Mit ihrer Klage wendet sich die Klägerin gegen die Wirksamkeit der Kündigung und verlangt eine Entschädigung wegen Altersdiskriminierung. Das Kündigungsschreiben lasse eine Benachteiligung wegen ihres Alters vermuten. Nach Darstellung der Beklagten sollte die Kündigung lediglich freundlich und verbindlich formuliert werden. Die Kündigung sei wegen eines zu erwartenden Entfalls von 70-80% der abrechenbaren Laborleistungen erfolgt.

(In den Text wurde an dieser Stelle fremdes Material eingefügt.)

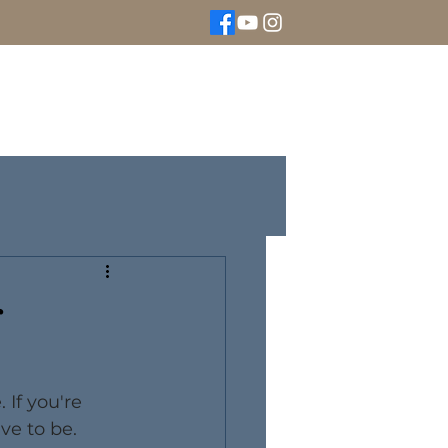
We Buy Gold
Rolex Watches
More
r
If you're 
ve to be. 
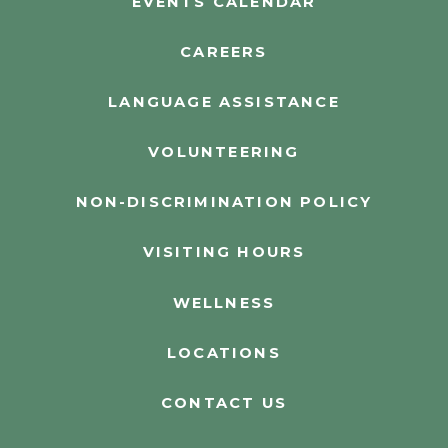
EVENTS CALENDAR
CAREERS
LANGUAGE ASSISTANCE
VOLUNTEERING
NON-DISCRIMINATION POLICY
VISITING HOURS
WELLNESS
LOCATIONS
CONTACT US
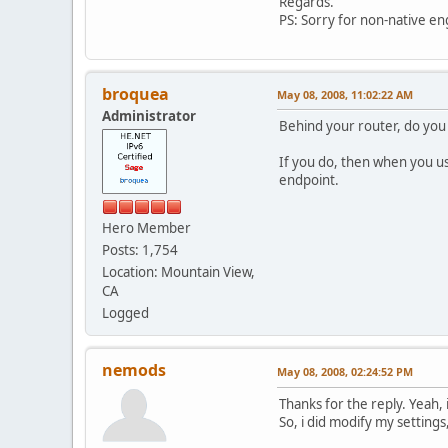
Regards.
PS: Sorry for non-native engl
broquea
May 08, 2008, 11:02:22 AM
Administrator
Behind your router, do you 
If you do, then when you u
endpoint.
Hero Member
Posts: 1,754
Location: Mountain View,
CA
Logged
nemods
May 08, 2008, 02:24:52 PM
Thanks for the reply. Yeah, 
So, i did modify my settings,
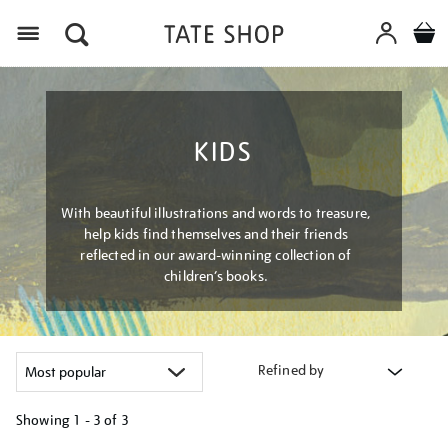
Menu
KIDS
With beautiful illustrations and words to treasure,
help kids find themselves and their friends
reflected in our award-winning collection of
children’s books.
Refined by
Showing
1 - 3 of
3
Refine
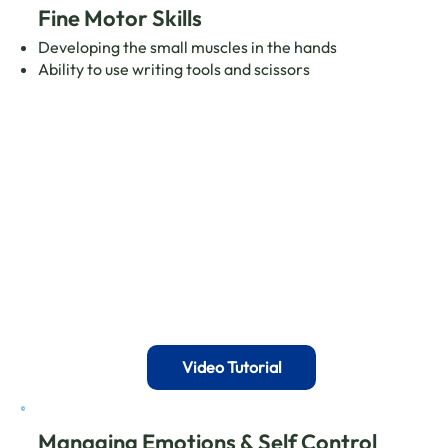
Fine Motor Skills
Developing the small muscles in the hands
Ability to use writing tools and scissors
Video Tutorial
Managing Emotions & Self Control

Die Klägerin sei mit den übrigen Arzthelferinnen nicht vergleichbar, weil sie schlechter qualifiziert sei. Deshalb sei ihr gekündigt worden.

Die Vorinstanzen haben die Klage abgewiesen. Die Revision der Klägerin hatte vor dem BAG Erfolg. Die Kündigung verstoße gegen das Benachteiligungsverbot des § 7 Abs. 1 AGG und sei deshalb unwirksam. Die Beklagte habe keinen ausreichenden Beweis dafür angeboten, dass die wegen der Erwähnung der „Pensionsberechtigung“ zu vermutende Altersdiskriminierung nicht vorliegt. Ob und gegebenenfalls in welcher Höhe der Klägerin der geltend gemachte Entschädigungsanspruch zusteht, könne noch nicht festgestellt werden. Die Sache wurde insoweit zur neuen Verhandlung und Entscheidung an das Landesarbeitsgericht zurückverwiesen.